Monday, July 2, 2012

The Power of Conviction

I am busy most of the year. You probably are, too. And your children. The busy days have little margin and sometimes in the evening the best I can do is to read a couple of lines from an old Louis L'amour novel before sleep conquers me.

Those days aren't all bad. They are rich times and I feel alive, like getting ready for a big football game or opening night of a play. It is exciting. But, when I am busy, there is a good chance that I will make a mistake and either react too strongly or skip over something that should have been addressed. If I haven't thought carefully before the busy time, it is harder to make the right choice.

When we and our children are faced with choices to make, we do one of three things:
1.  We react without thinking, which is foolish.
2.  We don't act because we don't notice or we don't see the importance.
3.  We do what is right with courage, which is wise.

The Thinker
Being too busy results in being foolish or not acting when we should. Our children become too busy with activity and information. This is probably one of the reasons that teenagers sometimes make foolish mistakes or miss needs: their minds are busy with feelings, and people, and questions so they can either react or don't even notice when the trash needs taken out or someone is talking

To make a wise choice and to act on it with courage instead of reacting or ignoring takes conviction. 

While a belief is something we know, a conviction is a belief we will act on.
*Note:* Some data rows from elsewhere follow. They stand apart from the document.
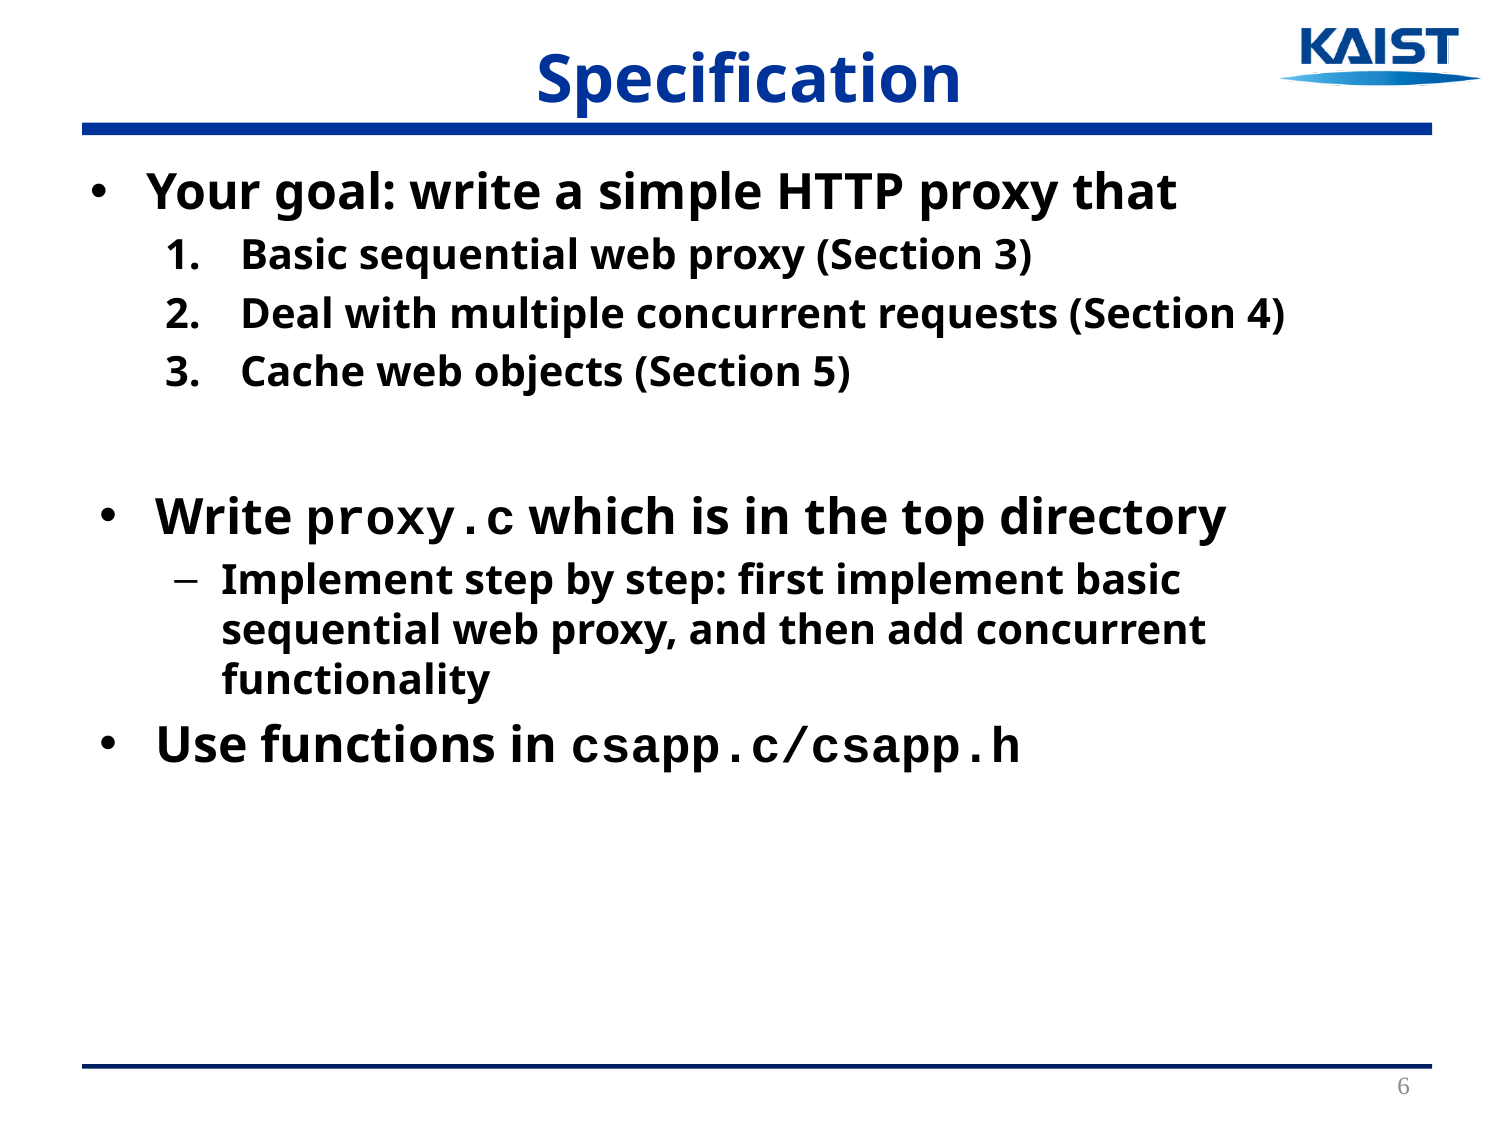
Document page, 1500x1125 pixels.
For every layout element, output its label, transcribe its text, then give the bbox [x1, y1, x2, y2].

list Your goal: write a simple HTTP proxy that Basic sequential web proxy (Section 3) Deal with multiple concurrent requests (Section 4) Cache web objects (Section 5) Write proxy.c which is in the top directory Implement step by step: first implement basic sequential web proxy, and then add concurrent functionality Use functions in csapp.c/csapp.h [74, 152, 1426, 1055]
title Specification [74, 23, 1426, 130]
picture [1426, 23, 1500, 90]
slide_number 6 [1074, 1066, 1425, 1103]
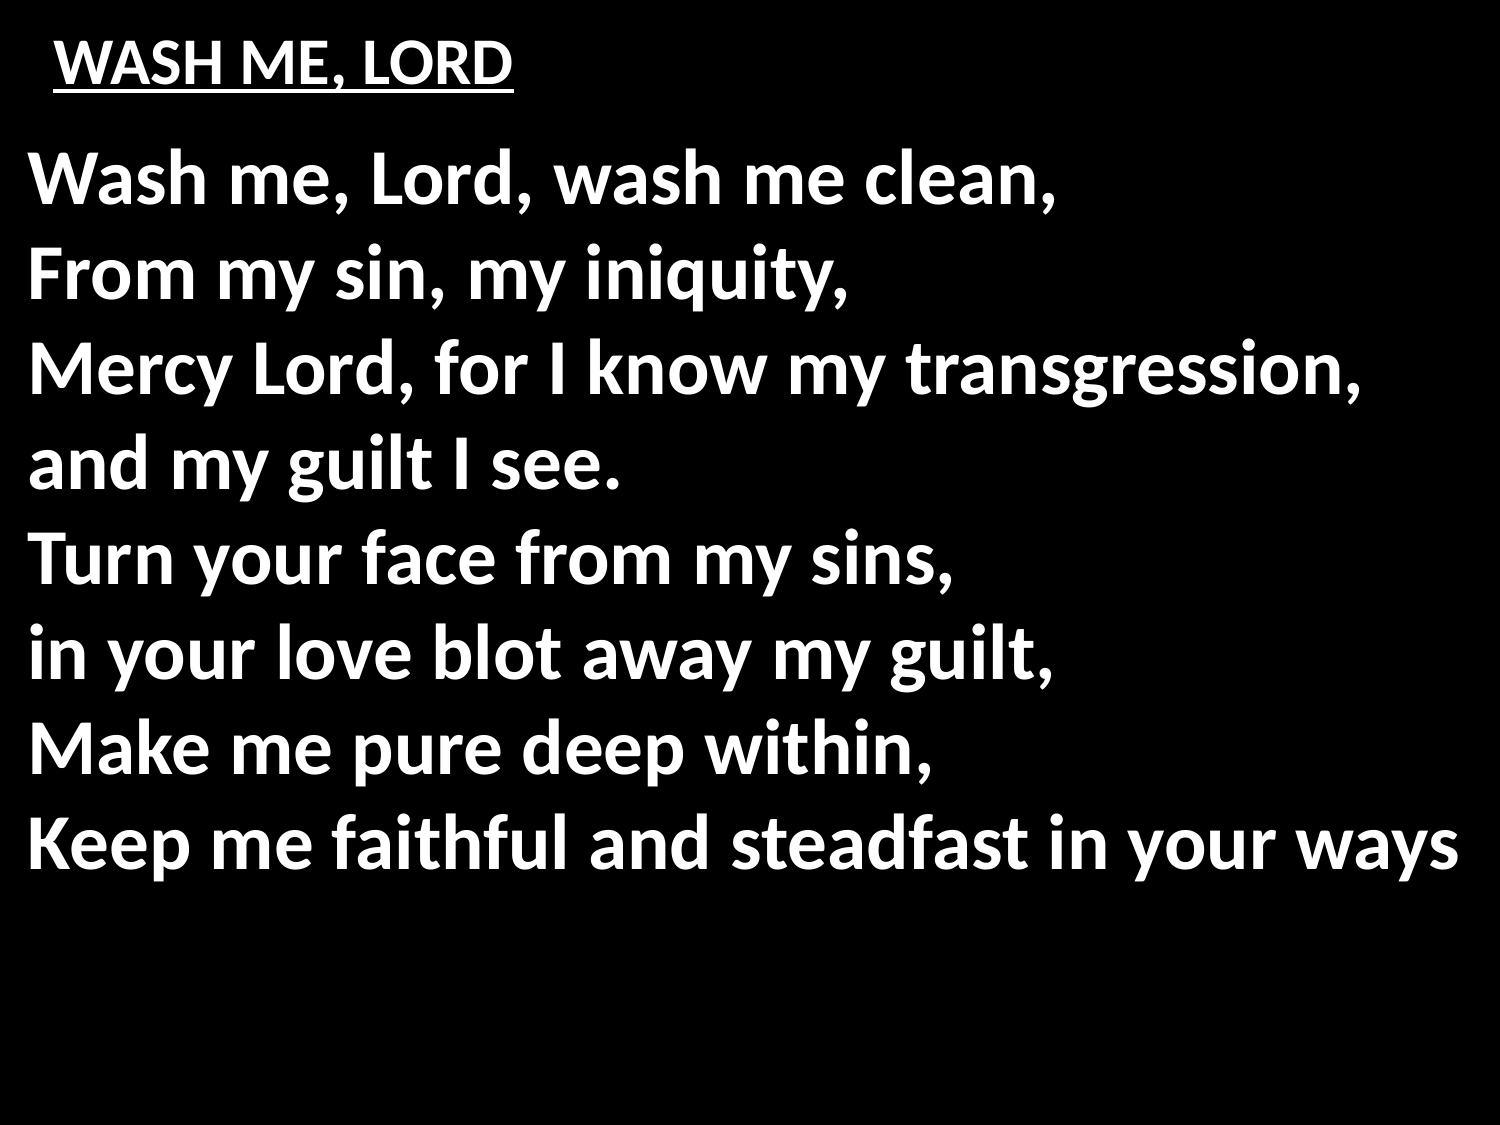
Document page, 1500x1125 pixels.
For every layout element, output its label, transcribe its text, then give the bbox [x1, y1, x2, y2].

title WASH ME, LORD [10, 0, 1490, 117]
list Wash me, Lord, wash me clean, From my sin, my iniquity, Mercy Lord, for I know my transgression, and my guilt I see. Turn your face from my sins, in your love blot away my guilt, Make me pure deep within, Keep me faithful and steadfast in your ways [8, 125, 1489, 1116]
A conviction is an important part of ourselves, developed over time as ideas and beliefs are sifted and reworked. Before the critical moment of making a choice to do what is right, a conviction to guide and grab is needed.

The problem is that convictions don't happen if a child's mind is too busy with too much activity or information.
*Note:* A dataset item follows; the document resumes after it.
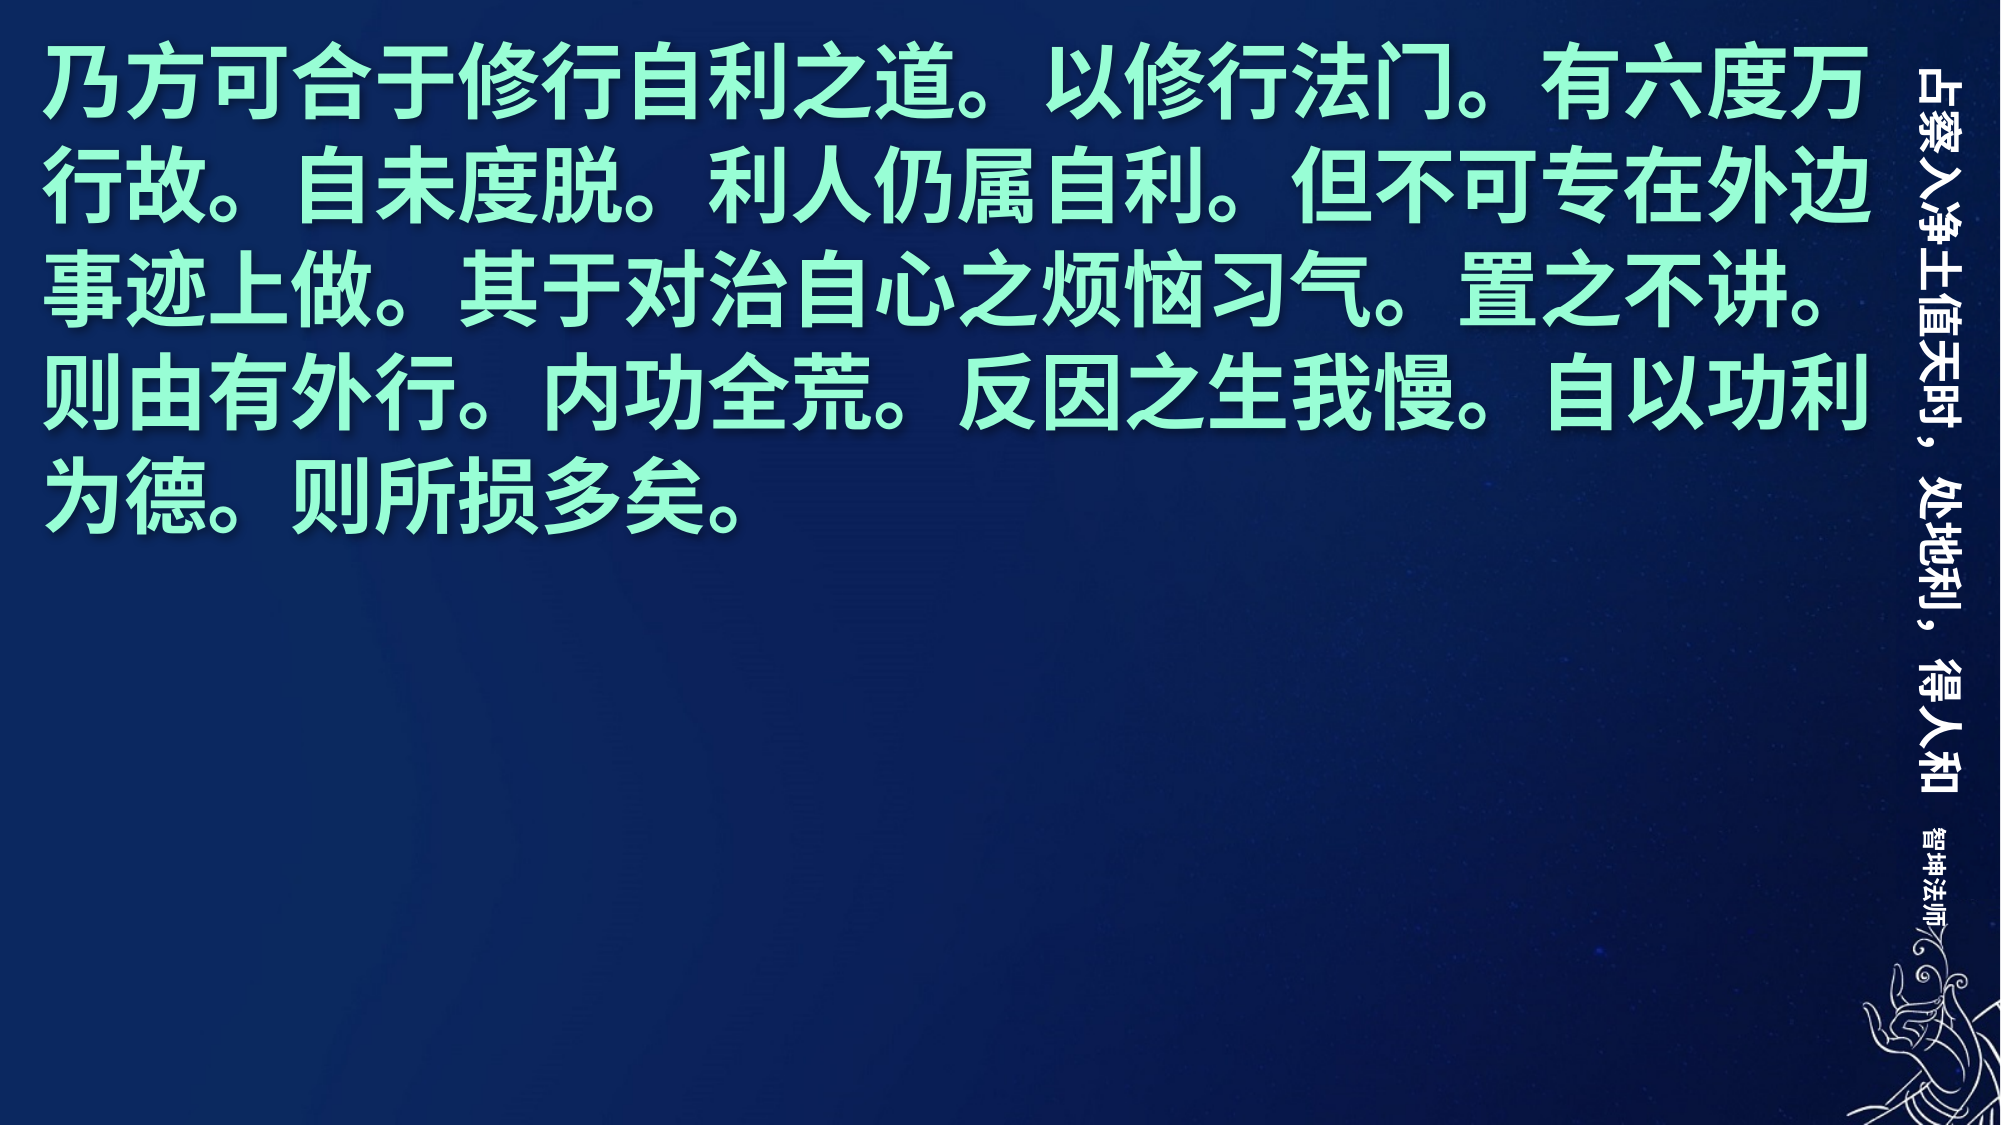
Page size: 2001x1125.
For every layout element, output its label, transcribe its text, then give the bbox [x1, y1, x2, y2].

Convictions happen in minds that have time to take big ideas and let them become a part of the child. A conviction needs big ideas, so we need to place big ideas in our child's life. But, there must also be time to wrestle and integrate those beliefs into lives. Stimulus all of the time and always feeling hurried (who created five minute passing times between classes?) hurt developing convictions.  Before a child can be brave to do right, he or she needs time to have developed a conviction.

In a recent New York Times piece, "Decline of the Big Idea," Neil Gabler says "We are like the farmer who has too much wheat to make flour. We are inundated with so much information that we wouldn't have time to process it even if we wanted to, and most of us don't want to." He ends his article with this:  "What the future portends is more and more information--Everests of it.  There won't be anything we won't know. But there will be no one thinking about it."

The overload of busy minds will not only ruin the pursuit of big ideas, it will end bravery that comes from conviction.

Gabler also says, "In the past, we collected information not simply to know things. That was only the beginning. We also collected information to convert it into something larger than facts and ultimately more useful..." We have become so busy in our schedules and minds that we don't take time to turn information into conviction.

For what will our children stand up? For what will they risk friends, career, or life?  Not a fact, not a tweet, not a line from a new comedy. They will stand up for convictions that have had time to settle into their pores and soak into the very marrow of their bones. They will risk for important things that they have been able to move from information to belief to conviction.

How can we help our children? 

Intentionally and selectively cut off information streams. Aggressively give space in life to talk and think.  Trips in the car don't have to be filled with screens to placate cries of "he hit me," but can be filled with quiet and conversation for thoughts; it is okay to stare out of the window and count cows!  One of my twenty-something daughters just reminded me of the one-hour-a-day-of-screens rule we had when they were young.  It wasn't too bad most of the week, but Saturday mornings were tough!  If they could get me to watch with them, the time expanded. I watched some great cartoons back then, piled on the couch together.

Dinners at home, where everyone sits until the others are finished creates collaborative family thinking; it really is okay to have them wait to be excused!

You can make a schedule where chunks of time called "thinking time" or "nothing" are scheduled so they happen. Everyone can pose like "The Thinker," wouldn't that be interesting?

Read quality and time tested books to children, pray together, share family devotions, go for walks.

Where can you intentionally introduce your children to big ideas and give them time to settle those into convictions?

Your example is powerful. Share with your children what is important to you. Stand for something yourself.  Act on your convictions so your children know people do that. When was the last time you stood for something important and your children knew it? Can you list your top ten convictions, the beliefs and ideas for which you will take a stand?

Good choices will follow conviction. Choosing to do what is right requires knowing what is right before crunch time and then being willing to do something about it. Convictions developed over time from big ideas take on feet in our children's lives.

Children with conviction become bravehearts.

I hope you find ways to let big ideas seep into your child's life and grab their hearts as convictions.



1 comment:

  1. I liked your distinction between belief and conviction. Beliefs are good, but they never manifest in reality unless action is taken. But if our actions reflect our beliefs (therefore, making them convictions) then we can create any reality we can imagine.